Through it all, Shiffrin said, she never stopped thinking about her father,
Jeff, who died at the age of 65 in an accident at the family home in Colorado
in February 2020.
"This was a moment I have dreamed about --- I've also been very scared of this
moment," Shiffrin said. "Everything in life that you do after you lose someone
you love is like a new experience.
"And," she added, her voice starting to tremble, "I still have so many moments
where I resist this. I don't want to be in life without my dad. And maybe today
was the first time that I could actually accept this, like, reality."
It was the largest margin of victory in any Olympic Alpine skiing event since
1998 and the third biggest in women's slalom --- the event she won as a
fresh-faced 18-year-old in Sochi in 2014 to buttress her rising status as a
skiing superstar.
Twelve years later --- and having failed to meet huge expectations at the 2022
Olympics, become the most successful World Cup skier of all time with a record
108 victories, and overcome the two biggest crashes of her career and an
ensuing battle with post-traumatic stress disorder --- she delivered again in
her favorite event.
Her skiing career, in a sense, had just come full circle.
"Maybe," she added, "just today, I realized what happened to me in Sochi."

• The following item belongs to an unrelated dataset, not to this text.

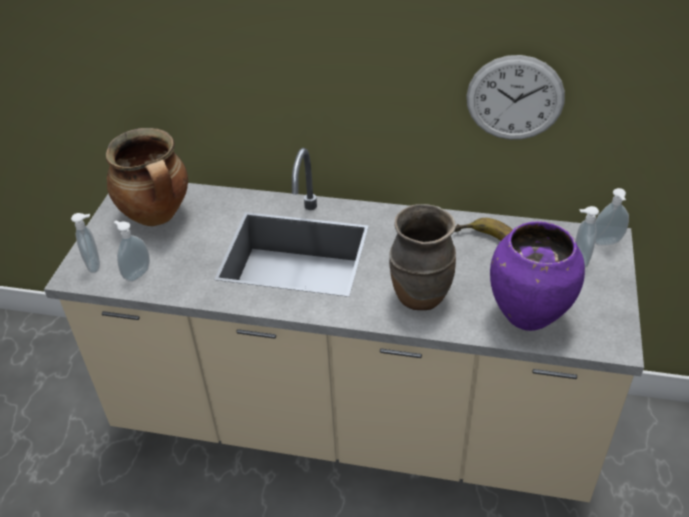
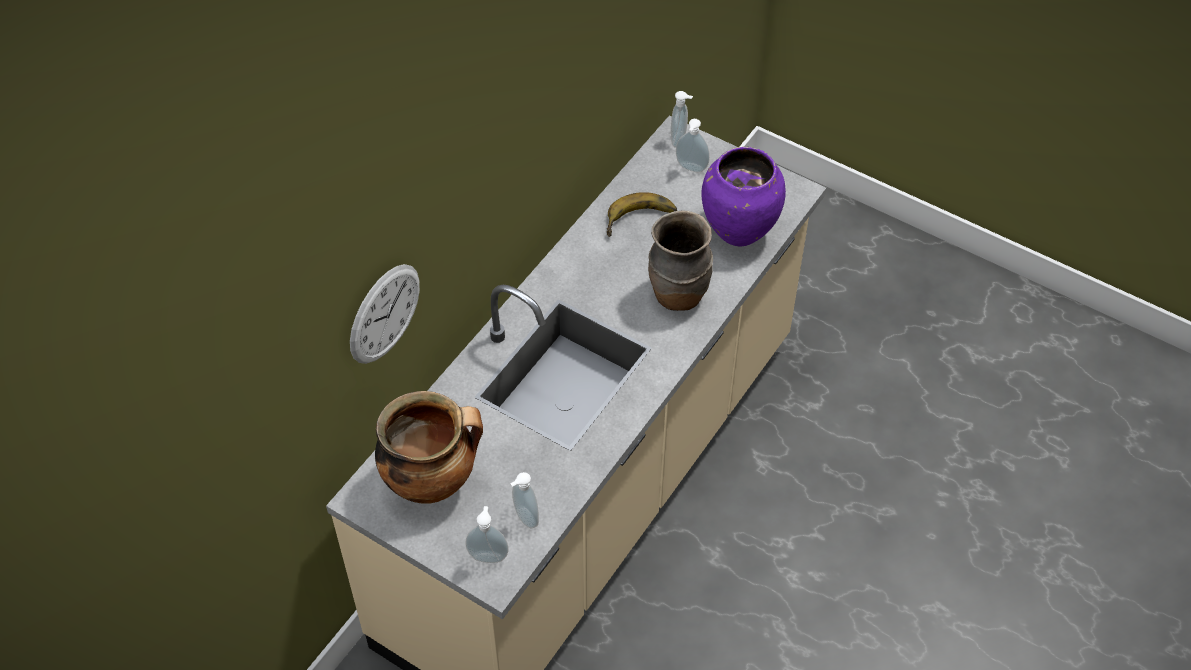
camera: 70 degrees left, 10 degrees up
(515, 98) = (590, 93): wall clock -> wall clock (384, 314)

At the medal ceremony, she shook both of her hands by her side as she was about
to receive her medal. When it was placed around her neck, she put one hand to
her mouth.
For Shiffrin, this also was a release of the pressure that had been building
after going eight Olympic races without a medal since adding gold and silver to
her collection in Pyeongchang in 2018.
A nightmarish 0-for-6 performance in Beijing was followed in Cortina this year
by a fourth-place finish in the team combined --- when Shiffrin placed 15th in
the slalom portion after teammate Breezy Johnson led the downhill leg --- and
then 11th place in the giant slalom.
It was fodder for the "keyboard warriors," Shiffrin acknowledged, but she
ignored all of them in a masterpiece Tuesday.
"I couldn't think of a more well-deserved medal for an athlete to win," said
Sophie Goldschmidt, president and CEO of the U.S Ski and Snowboard Association.
"She's been so dominant but as we know these big sporting moments in the
Olympics bring extra pressure and scrutiny. And to see her ski that well and
just go for it, I couldn't be prouder of her."
Shiffrin has now won three golds and a silver at the Olympics to add to her
record total of World Cup wins --- which include 71 in slalom, also a record.
There's also world titles in slalom (four), giant slalom and super-G to fill
out arguably the greatest career in Alpine racing.
"In another league," was how Larsson put it.
Shiffrin led by 0.82 seconds after the first run on a mostly flat course that
Team USA officials described to her over the radio as a "high-tempo ripper."
There was one wobble when she struck a gate and for a fraction of a second, it
appeared she was headed for another Olympic disappointment.
Not this time.
She snapped back into form to post a time, in the No. 7 bib, no one could get
near.
"When I saw one second (behind) after the first run," Rast said, "I was like,
?OK, the gold is gone.'"
While she attempted to nap before her second run, Shiffrin said she started to
cry because she was thinking about her dad.
"And then," she added, "I was thinking about the fact that I actually can show
up today and honestly say in the start gate that I have all the tools that are
necessary to do my best skiing, and to earn that moment."
Given her emotions, Shiffrin's second run was impressively smooth as she got
through the tough top section without a hitch and pushed through the slower
middle section.
After crossing the finish line, Shiffrin slowly squatted and took a private
moment to think about all the people who'd got her to this moment.
"I felt every range of emotion in the last three months, the last four months,
the last four years, the last eight years," Shiffrin said. "There's so many
different journeys I've been on to just be here today."